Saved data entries
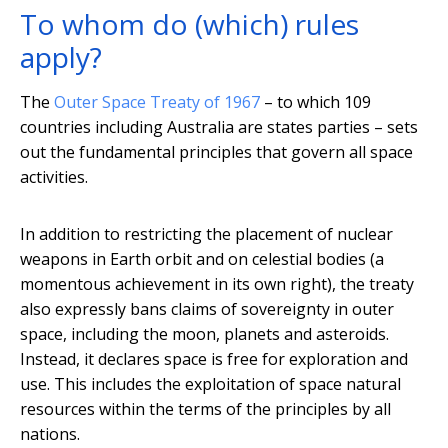
To whom do (which) rules
apply?
The
Outer Space Treaty of 1967
– to which 109
countries including Australia are states parties – sets
out the fundamental principles that govern all space
activities.
In addition to restricting the placement of nuclear
weapons in Earth orbit and on celestial bodies (a
momentous achievement in its own right), the treaty
also expressly bans claims of sovereignty in outer
space, including the moon, planets and asteroids.
Instead, it declares space is free for exploration and
use. This includes the exploitation of space natural
resources within the terms of the principles by all
nations.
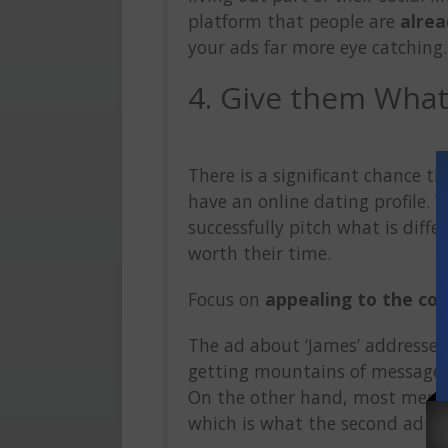
platform that people are
alrea
your ads far more eye catching.
4. Give them Wha
There is a significant chance t
have an online dating profile. 
successfully pitch what is diffe
worth their time.
Focus on
appealing to the co
The ad about ‘James’ addresses
getting mountains of messages
On the other hand, most men s
which is what the second ad loo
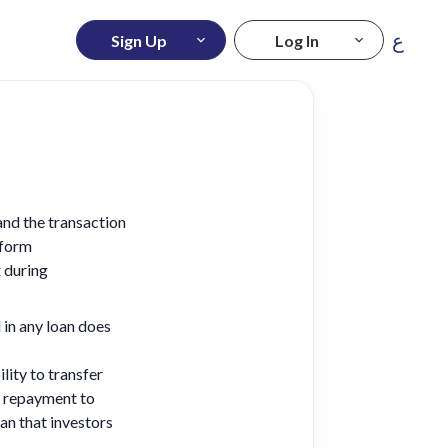
ع
Sign Up
Log In
tand the transaction
tform
 during
 in any loan does
lity to transfer
e repayment to
an that investors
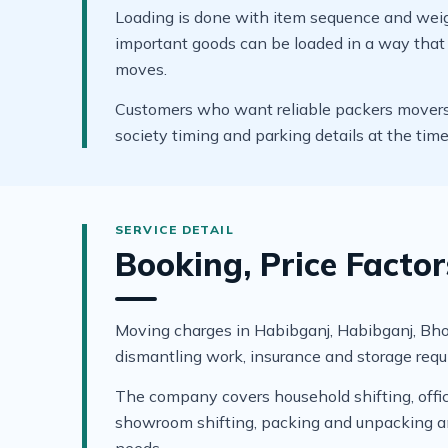
Loading is done with item sequence and weigh
important goods can be loaded in a way that s
moves.
Customers who want reliable packers movers i
society timing and parking details at the tim
Booking, Price Facto
Moving charges in Habibganj, Habibganj, Bhopal
dismantling work, insurance and storage requ
The company covers household shifting, office 
showroom shifting, packing and unpacking and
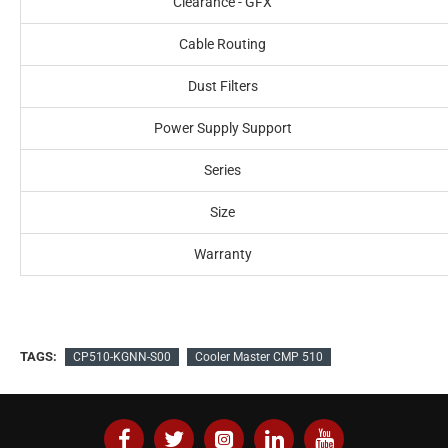
Clearance - GFX
Cable Routing
Dust Filters
Power Supply Support
Series
Size
Warranty
TAGS:
CP510-KGNN-S00
Cooler Master CMP 510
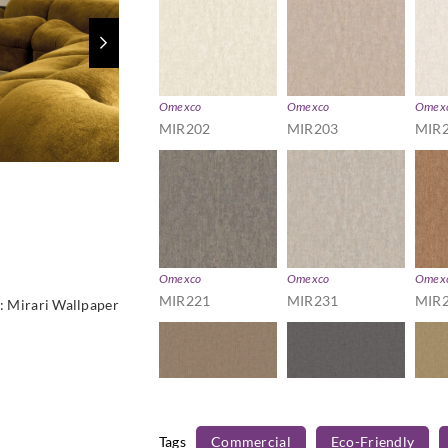
Omexco
Omexco
Omex
MIR202
MIR203
MIR
Omexco
Omexco
Omex
MIR221
MIR231
MIR
:
Mirari Wallpaper
Tags
Commercial
Eco-Friendly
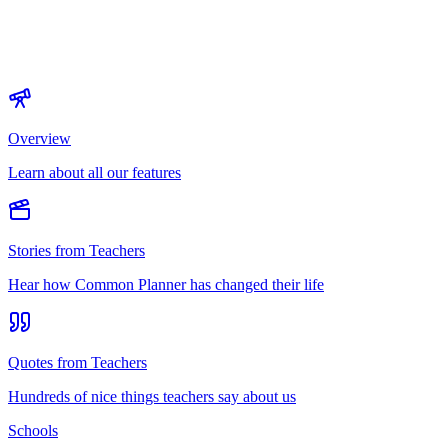
Overview
Learn about all our features
Stories from Teachers
Hear how Common Planner has changed their life
Quotes from Teachers
Hundreds of nice things teachers say about us
Schools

**Instructions for the task:** State how many lines in the items contain the word "which". Give only the number.

**Result for this exercise:** 3